LE MONDE TELEVISION | Par Hélène Delye
Avec son bel accent du Sud, sans emphase, mais avec conviction, Célestin Freinet annonce : "L'intelligence ne saurait être séparée de la vie et du travail. Le travail doit être intégré à la vie. Il doit y avoir à la base de tout métier, de toute fonction, une préparation fondamentale, autant que possible polyvalente. C'est-à-dire qu'il faudra que l'école s'applique à préparer, dans l'individu, toutes les possibilités de chacun(...), tout ce qui ne se mesure pas."
En 1958, au cours d'une séance publique à Neuchâtel (Suisse), Freinet (1896-1966) s'adresse à des parents et à des enseignants pour exprimer les idées-forces de sa pédagogie. Il explique avec simplicité pourquoi il est essentiel pour les enseignants de chercher ensemble, de partager leurs découvertes, leurs savoirs, leurs réussites comme leurs échecs. "Freinet déprolétarise le métier d'enseignant. Il montre que l'enseignant est un chercheur, pas solitaire mais solidaire, qui doit mutualiser ses acquisitions avec d'autres. Et il doit être à ce titre respecté comme un véritable inventeur, commente Philippe Meirieu, professeur de sciences et pratiques de l'éducation à l'université de Lyon-II, avant d'ajouter : Freinet donne toute sa noblesse au métier d'enseignant."

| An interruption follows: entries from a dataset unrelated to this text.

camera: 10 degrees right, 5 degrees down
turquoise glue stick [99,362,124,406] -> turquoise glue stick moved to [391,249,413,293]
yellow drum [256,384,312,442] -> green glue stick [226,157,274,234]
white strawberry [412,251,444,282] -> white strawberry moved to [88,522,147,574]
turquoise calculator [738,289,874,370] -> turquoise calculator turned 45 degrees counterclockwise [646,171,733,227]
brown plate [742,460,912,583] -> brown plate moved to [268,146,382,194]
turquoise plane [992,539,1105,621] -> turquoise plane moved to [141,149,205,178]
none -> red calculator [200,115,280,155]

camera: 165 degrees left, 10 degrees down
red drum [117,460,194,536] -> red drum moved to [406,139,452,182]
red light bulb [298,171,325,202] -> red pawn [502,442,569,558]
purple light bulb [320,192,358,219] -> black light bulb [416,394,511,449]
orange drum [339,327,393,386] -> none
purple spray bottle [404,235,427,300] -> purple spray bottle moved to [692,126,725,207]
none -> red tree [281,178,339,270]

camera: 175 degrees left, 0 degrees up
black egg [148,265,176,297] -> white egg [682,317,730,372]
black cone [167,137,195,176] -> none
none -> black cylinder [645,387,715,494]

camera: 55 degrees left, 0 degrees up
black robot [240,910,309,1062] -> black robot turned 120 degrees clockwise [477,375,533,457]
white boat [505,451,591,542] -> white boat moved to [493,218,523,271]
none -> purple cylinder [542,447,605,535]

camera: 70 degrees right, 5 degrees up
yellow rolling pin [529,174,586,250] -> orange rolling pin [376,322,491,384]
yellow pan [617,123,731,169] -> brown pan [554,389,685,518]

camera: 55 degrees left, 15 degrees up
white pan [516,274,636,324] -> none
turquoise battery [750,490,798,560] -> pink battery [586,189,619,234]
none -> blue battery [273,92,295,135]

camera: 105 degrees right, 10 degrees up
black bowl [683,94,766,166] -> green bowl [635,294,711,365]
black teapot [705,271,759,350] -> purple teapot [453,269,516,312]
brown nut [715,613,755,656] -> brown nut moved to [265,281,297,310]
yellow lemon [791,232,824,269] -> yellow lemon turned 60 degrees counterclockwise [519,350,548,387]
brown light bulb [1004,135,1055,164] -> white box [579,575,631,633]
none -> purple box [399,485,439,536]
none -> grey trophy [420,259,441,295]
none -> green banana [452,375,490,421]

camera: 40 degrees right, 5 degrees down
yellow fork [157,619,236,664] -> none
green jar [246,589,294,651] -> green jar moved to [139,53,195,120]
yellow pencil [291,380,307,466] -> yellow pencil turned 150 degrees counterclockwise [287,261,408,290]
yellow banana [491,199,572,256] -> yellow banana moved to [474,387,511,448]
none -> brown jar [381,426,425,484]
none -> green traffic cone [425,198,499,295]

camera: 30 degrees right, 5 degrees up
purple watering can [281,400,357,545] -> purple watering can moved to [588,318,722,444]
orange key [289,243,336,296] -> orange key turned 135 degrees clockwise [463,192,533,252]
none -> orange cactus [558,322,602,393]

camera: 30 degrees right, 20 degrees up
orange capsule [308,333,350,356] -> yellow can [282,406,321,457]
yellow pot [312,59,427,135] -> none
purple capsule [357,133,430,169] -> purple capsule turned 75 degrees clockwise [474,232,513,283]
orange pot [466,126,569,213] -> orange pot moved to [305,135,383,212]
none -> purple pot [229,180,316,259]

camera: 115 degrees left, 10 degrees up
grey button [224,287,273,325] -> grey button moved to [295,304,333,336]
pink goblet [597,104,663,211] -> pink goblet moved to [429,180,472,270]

Pour l'auteur de L'Ecole moderne française (1946), l'institution scolaire doit en premier lieu donner aux enfants l'amour du travail, et sauvegarder leur curiosité. Elle doit les mobiliser sur des enjeux intellectuels forts, difficiles, faire d'eux des citoyens, capables de s'exprimer, de dire leurs points de vue, de critiquer, de s'élever en pensant par eux-mêmes. "Aujourd'hui, on dit souvent qu'il faut que les élèves soient motivés pour qu'ils réussissent. Freinet est un des premiers à avoir dit l'inverse : qu'il faut qu'ils réussissent pour qu'ils soient motivés", résume M. Meirieu.
INTELLIGENCE ET MODERNITÉ
Intitulé L'Ecole moderne de Célestin Freinet en 1958, ce beau documentaire, réalisé par Séverine Liatard et Séverine Cassar, est bâti autour d'archives sonores provenant de l'une des allocutions du grand pédagogue de Vence (Alpes-Maritimes). Il est éclairé par les commentaires et les analyses de Philippe Meirieu, mais aussi par les souvenirs et les expériences de Guy Goupil et Michel Barré, deux anciens instituteurs du mouvement Freinet. Alors que le ministère de l'éducation s'apprête ces jours-ci à mettre en oeuvre une nouvelle réforme, le discours de Freinet, par sa modernité et son intelligence, résonne d'autant plus nettement. Il gagne encore davantage en limpidité, et en sensibilité.
Diffusé mardi 8 janvier dans "La Fabrique de l'histoire" d'Emmanuel Laurentin, ce documentaire vivifiant s'inscrit dans une semaine consacrée à l'histoire de l'éducation. Il est suivi, mercredi 9, d'une émission centrée sur des archives inédites de la radio et télévision scolaire diffusée en classe dans les années 1950-1960, et jeudi 10 d'un débat sur l'histoire du combat pour l'éducation féminine en France.
"L'Ecole moderne de Célestin Freinet en 1958", mardi 8 janvier dans "La Fabrique de l'histoire", à 9 heures, sur France Culture.